Castrella was locally known in later years as “the White House”, was painted a historic colour in c.2022 in consultation with heritage specialists. The goal was to make the heritage home stand out from its surroundings and that this colour is an heritage colour, according to conservation management plans.

==Architecture==
The building is considered by heritage specialists to be a “rare example of a late Victorian Italianate villa”.

Castrella is a late Victorian house made and is double-storey. This house has rendered masonry and a bay window projecting at the front gable.

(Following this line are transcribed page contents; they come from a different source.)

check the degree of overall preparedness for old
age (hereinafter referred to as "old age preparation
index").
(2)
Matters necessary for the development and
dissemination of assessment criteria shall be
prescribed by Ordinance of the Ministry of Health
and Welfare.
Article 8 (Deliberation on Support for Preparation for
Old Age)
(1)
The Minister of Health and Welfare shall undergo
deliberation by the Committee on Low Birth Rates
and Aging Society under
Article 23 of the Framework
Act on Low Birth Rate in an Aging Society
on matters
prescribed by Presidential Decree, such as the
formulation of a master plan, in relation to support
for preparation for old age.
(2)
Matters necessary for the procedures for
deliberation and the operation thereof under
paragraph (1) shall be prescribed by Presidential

Castrella is described on the NSW heritage listing as having “a gabled roof clad with slate, terracotta ridge capping and decorated bargeboards. The verandah and balcony at the front of the building have cast iron fluted posts and lace balustrade, frieze/valance and brackets. The building's facade with ashlar markings has a faceted bay in gable, topped by a louvred round ventilator below the gable fascia. The two tall rendered brick chimneys have stepped decorations. The verandah floor is concrete on ground floor, and timber on the first floor. The windows have rendered brick sills with bracket decoration and rectangular niches below. The front door has transom light and half glazed sidelights with dentils below.”

== Materials ==
The bricks are solid and stamped. This style of bricks is often described as the “convict” style. Bricks of this period in early Australian colonialism were solid and often contained a stamp to assist the mortar stick or bind more effectively and provide suction. Shapes used included hearts, diamonds, spades and the name of the brick manufacturer. Castrella bricks are thought to have a heart based key shape.

The outside cistern and the house are made of bricks. The way the bricks were laid for the outside cistern is in a concave pattern.

Some of the walls were also laid in a concave manner. This concave brick laying technique assisted the building to have the strength to last the test of time. Castrella has rendering which overlays the bricks (the heritage name for rendering is “plaster”).

Original timbers in the floor and the staircase were likely to have been locally sourced and milled via the Hart & Sons family business of local Australian quality timber.